(DATASET CONTENT):
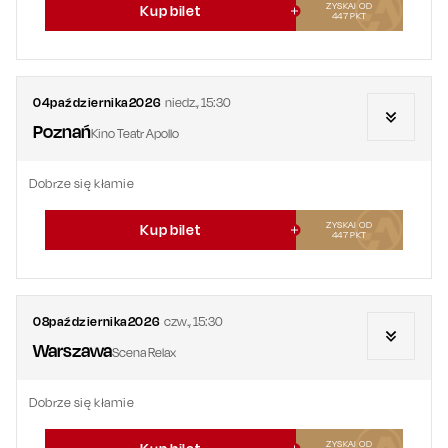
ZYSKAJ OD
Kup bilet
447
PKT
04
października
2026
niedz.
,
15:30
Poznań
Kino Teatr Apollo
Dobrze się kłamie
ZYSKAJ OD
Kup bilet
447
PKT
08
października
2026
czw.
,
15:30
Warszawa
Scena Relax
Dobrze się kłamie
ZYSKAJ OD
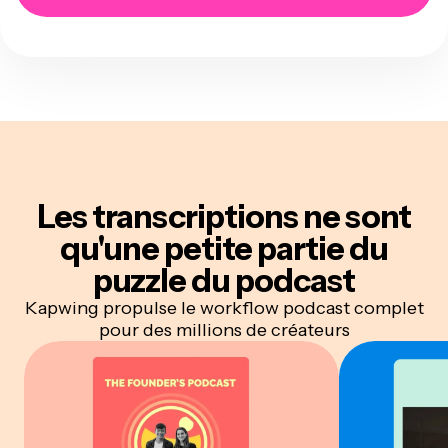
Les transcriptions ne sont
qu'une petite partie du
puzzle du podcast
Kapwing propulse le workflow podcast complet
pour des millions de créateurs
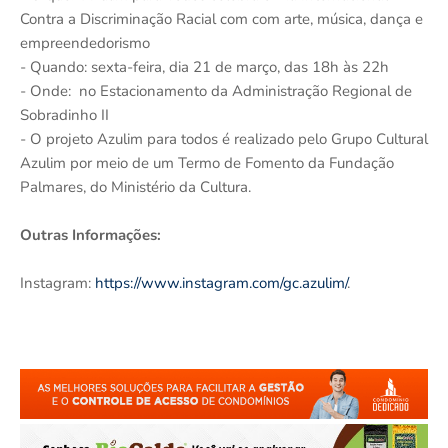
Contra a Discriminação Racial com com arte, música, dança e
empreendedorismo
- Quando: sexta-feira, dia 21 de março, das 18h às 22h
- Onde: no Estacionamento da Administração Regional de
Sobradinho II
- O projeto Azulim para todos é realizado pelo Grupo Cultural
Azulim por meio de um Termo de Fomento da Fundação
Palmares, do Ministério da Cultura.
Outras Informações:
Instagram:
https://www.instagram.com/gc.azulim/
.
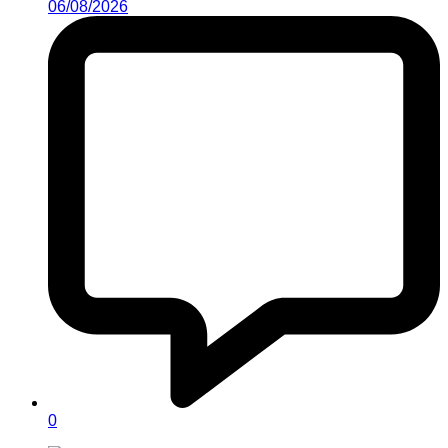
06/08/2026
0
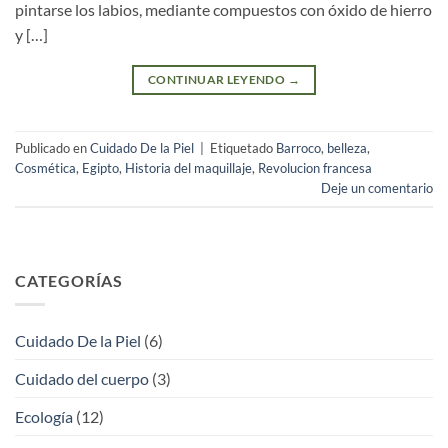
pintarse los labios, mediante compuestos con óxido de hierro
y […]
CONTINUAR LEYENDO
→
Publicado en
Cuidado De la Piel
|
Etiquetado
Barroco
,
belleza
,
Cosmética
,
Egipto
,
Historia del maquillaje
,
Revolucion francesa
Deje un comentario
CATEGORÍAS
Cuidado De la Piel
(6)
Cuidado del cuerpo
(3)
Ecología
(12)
==
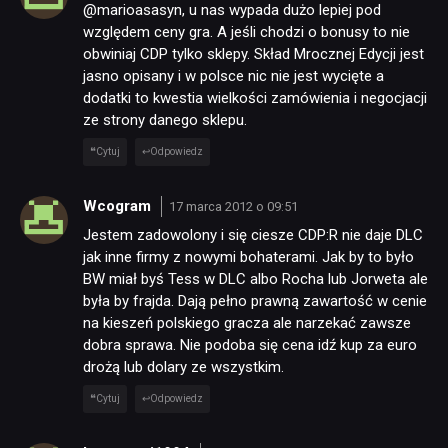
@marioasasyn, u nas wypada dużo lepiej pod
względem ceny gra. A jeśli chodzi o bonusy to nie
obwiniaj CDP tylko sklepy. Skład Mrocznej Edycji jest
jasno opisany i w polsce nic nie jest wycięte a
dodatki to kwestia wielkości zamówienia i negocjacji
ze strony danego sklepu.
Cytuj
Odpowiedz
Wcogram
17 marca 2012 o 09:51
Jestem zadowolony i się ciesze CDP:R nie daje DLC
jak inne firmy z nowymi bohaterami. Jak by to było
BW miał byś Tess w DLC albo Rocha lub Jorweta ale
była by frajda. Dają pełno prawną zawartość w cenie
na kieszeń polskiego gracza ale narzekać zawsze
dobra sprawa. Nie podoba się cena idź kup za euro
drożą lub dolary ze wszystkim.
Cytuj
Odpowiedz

(WORK REQUEST): Which lines of the data contain the word "podcast"? Copy each one.

(RESPONSE TO THE TASK):
puzzle du podcast
Kapwing propulse le workflow podcast complet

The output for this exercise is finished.